Nathan Wilson | Reporter
The payoff is in the fine print
Booking companies scrambled to be among the first to release mobile sports betting apps in Louisiana since state law authorized the new medium as of Friday, Jan. 28. Along with developing apps to cater to the desire of state residents to bet on the outcomes of sports competitions, many companies also used used creative incentives to draw users to their platform.
Companies like Caesar’s Sportsbook and Draft Kings are offering monetary incentives to new users who download their apps, but it pays to read the fine print.
An ad by Draft Kings Sportsbook promoting a bonus deposit of up to $1,000 for Louisiana customers through Feb. 27. This windfall is only available to new users, however, and they will need to deposit at least $5,000 to claim the full value; the incentive is only awarded at a rate of 20 percent of the user’s initial deposit.

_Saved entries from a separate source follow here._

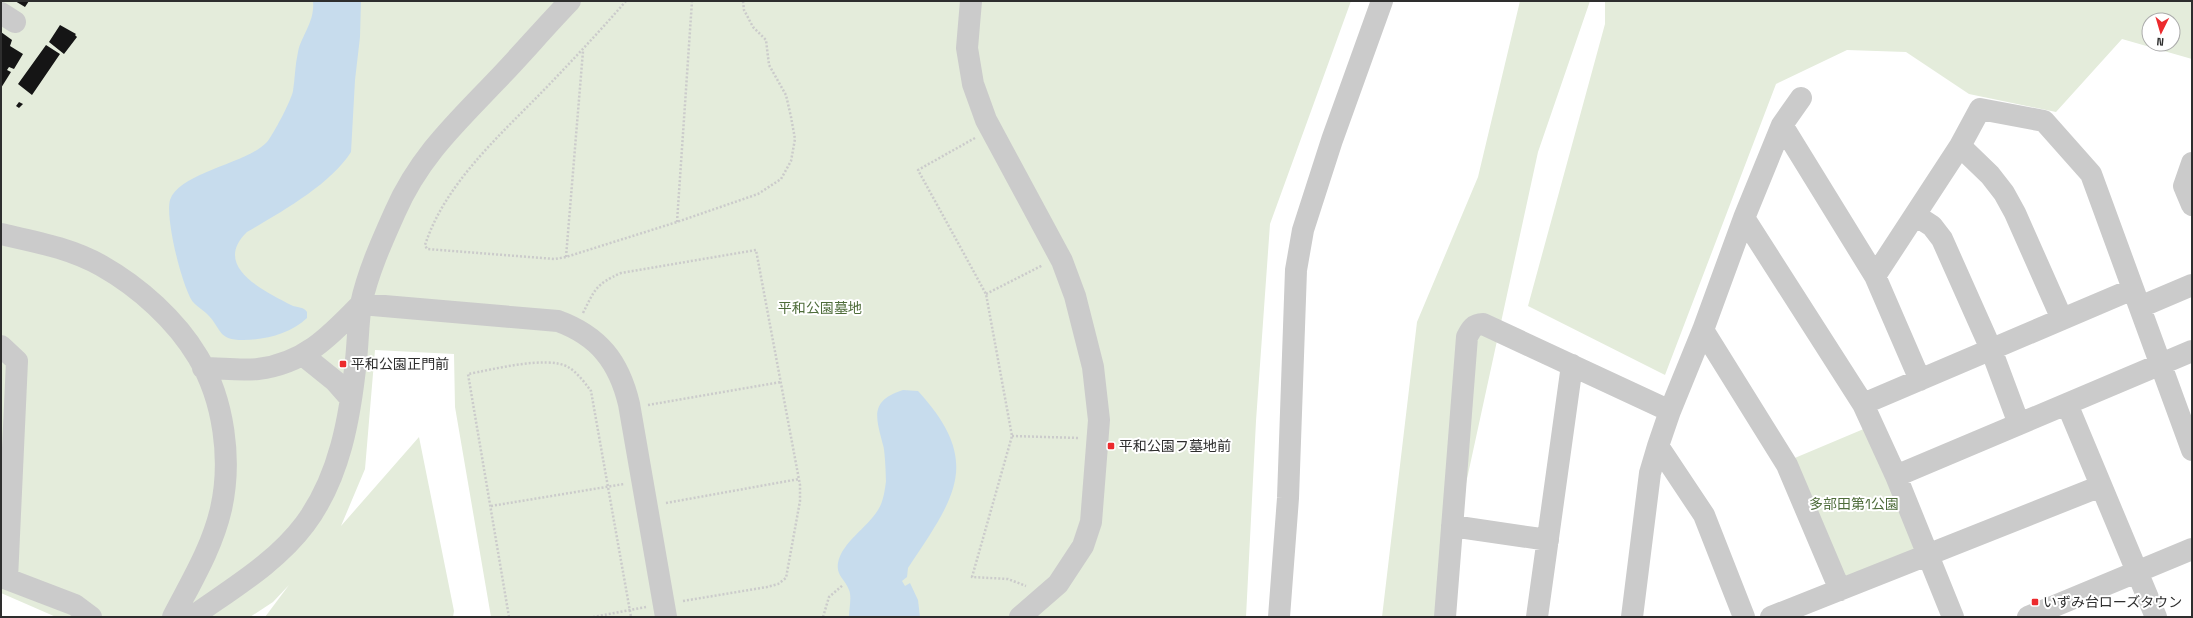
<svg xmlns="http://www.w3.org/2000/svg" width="2193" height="618" font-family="'Space Grotesk','Noto Sans JP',sans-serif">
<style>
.green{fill:#e4ecdb;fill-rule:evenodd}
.water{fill:#c7dced}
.building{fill:#151515}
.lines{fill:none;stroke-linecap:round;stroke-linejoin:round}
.path{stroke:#cbcbcb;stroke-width:2.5;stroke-dasharray:2 2;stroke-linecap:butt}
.minor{stroke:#cbcbcb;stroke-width:22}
.poi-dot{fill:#ec2a2d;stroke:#fff;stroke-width:1.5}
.labels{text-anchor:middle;stroke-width:4;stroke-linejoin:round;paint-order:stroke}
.park-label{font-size:14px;fill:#4e6c3a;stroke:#fff}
.poi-label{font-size:14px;fill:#2e2e2e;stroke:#fff;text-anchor:start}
</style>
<rect width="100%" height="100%" fill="#fff"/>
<path class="green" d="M1 1H1351L1270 224 1256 421 1246 617H491L455 407 454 354 375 350 365 469 341 526 419 437 454 611 453 617H265L289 585 273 602 250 617H56L1 593Z
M1520 1H1590L1538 152 1437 617H1382L1417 322 1478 177Z
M1605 1H2192V59L2122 39 2056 112 1969 94 1906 52 1847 50 1776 84 1665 375 1528 306 1605 24ZM2149 20H2173V44H2149Z
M1866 428 1917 548 1846 580 1790 460Z"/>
<path class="water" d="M313 1H361L360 37 355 80 351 152C330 185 281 212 247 232 211 267 265 291 291 305 297 308 303 306 307 312V318C290 334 265 340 243 340 218 340 222 330 209 316 205 311 197 307 193 302 182 287 165 218 170 200 180 172 247 164 267 142 273 135 291 101 293 91 295 78 295 65 298 52 302 34 315 22 313 1Z
M903 390 918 391C984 463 954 498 908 568L907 577 902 581 905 586 910 583 918 600 920 617H849C849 609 852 597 849 590 845 579 836 576 838 563 842 542 867 528 878 510 883 503 885 490 886 481 886 476 885 450 883 445 876 417 869 401 903 390Z"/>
<path class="building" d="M15 1H29L25 7Z
M60 25 76 34 75 35 77 37 64 54 49 42Z
M1 32 12 40 10 46 23 54 14 69 9 67 7 70 11 72 1 88Z
M46 45 60 54 32 95 18 84Z
M19 102 23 104 19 108 16 106Z"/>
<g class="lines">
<path class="path" d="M626 1C599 32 571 62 542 92 498 137 445 184 425 245L427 249 555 259 566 257 677 222 758 194 781 179 791 161 795 139 791 117 786 95 769 65 766 40 753 27 744 10 743 1
M975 138 918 170 986 294 1012 436 972 577 1008 579 1026 586
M677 222 692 1
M566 257 583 51
M986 294 1043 265
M583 313C595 289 596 284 621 273L756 250 800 485V501L786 578 778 584 767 587 683 601
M648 405 781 382
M1012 436 1079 438
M666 503 799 479
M491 506 624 484
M509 617 468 374C491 370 547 355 568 367 577 372 585 383 591 391L631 617
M593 617 646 607
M823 617 829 597 843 585"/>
<path class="minor" d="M971 1 967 48 973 84 986 120 1062 261 1075 296 1093 367 1099 420 1091 522 1083 546 1058 584 1020 617
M1 13 15 22
M1782 125 1875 276 1920 380
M1960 146 1990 175 2004 193 2015 213 2062 319
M2192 163 2184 186 2192 205
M1915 215 1932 226 1942 239 1991 349 2019 424
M1744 218 1863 404 1896 476 1953 617
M1 234C36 242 70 248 102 266 139 287 176 320 198 357 224 400 232 460 221 509 212 548 191 582 173 617
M1875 276 1960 146 1980 109 2044 121 2091 174 2192 450
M361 304 558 321C599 336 619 362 629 404L666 617
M2140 307 2192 285
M1703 330 1787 465 1840 590
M1 346 17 361 7 579 75 605 91 617
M304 356 335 381 350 398
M203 368C221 368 240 371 258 369 305 363 330 336 361 304
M1863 404 2133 289
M2067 404 2156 617
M1658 446 1704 515 1744 617
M1896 476 2192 351
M1452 526 1548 540
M192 617C231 589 276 563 305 524 340 477 350 417 356 360 358 342 358 322 361 304 368 272 382 241 395 212 419 157 456 123 496 81 521 55 545 27 570 1
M1279 617 1288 498 1296 270 1303 230 1332 140 1382 1
M1445 617 1467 337C1471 329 1474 324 1483 324L1670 411
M1537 617 1572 365
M1632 617 1650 473 1658 446 1670 411 1703 330 1744 218 1782 125 1801 98
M1771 617 2101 486
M2028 617 2192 549"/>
</g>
<g class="poi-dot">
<rect x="339" y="360" width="8" height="8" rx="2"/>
<rect x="1107" y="442" width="8" height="8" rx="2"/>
<rect x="2031" y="598" width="8" height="8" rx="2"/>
</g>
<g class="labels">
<g class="park-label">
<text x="820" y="313">平和公園墓地</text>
<text x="1854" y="509">多部田第1公園</text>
</g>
<g class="poi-label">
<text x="351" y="369">平和公園正門前</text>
<text x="1119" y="451">平和公園フ墓地前</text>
<text x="2043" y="607">いずみ台ローズタウン</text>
</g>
</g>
<rect width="2193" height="618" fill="none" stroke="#2e2e2e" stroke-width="4"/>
<g transform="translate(2161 32) rotate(185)"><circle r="19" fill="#ffffff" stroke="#ababab"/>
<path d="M0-3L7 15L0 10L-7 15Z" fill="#ec2a2d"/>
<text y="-6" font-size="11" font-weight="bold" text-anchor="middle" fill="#2e2e2e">N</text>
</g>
</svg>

Other incentives provide strict rules as to how the bonuses, typically awarded in the form of free bets, can be used and under what conditions they are awarded.
This pattern of high-value incentives is a fairly typical customer acquisition strategy employed by businesses ranging from telecom providers offering phones with a service contract to timeshare purveyors promising vacation deals to anyone willing to attend their marketing session.
The reasoning behind such generous offers is that the relationship that the customer forms with the company brand, and the ensuing sales over the lifetime of the relationship, will more than offset their upfront expense.
For sports booking companies, the incentives are structured to entice customers to download their app, add funds to their account, and ultimately go from sports fans to sports bettors.
Promotional offers typically become especially competitive during periods when new customers suddenly become available. Now with more than a dozen mobile sports betting licenses granted as of the Jan. 28 opening day and a total of only 20 available licenses, sports booking companies are engaged in a fierce fight over sports spectators in the Louisiana market.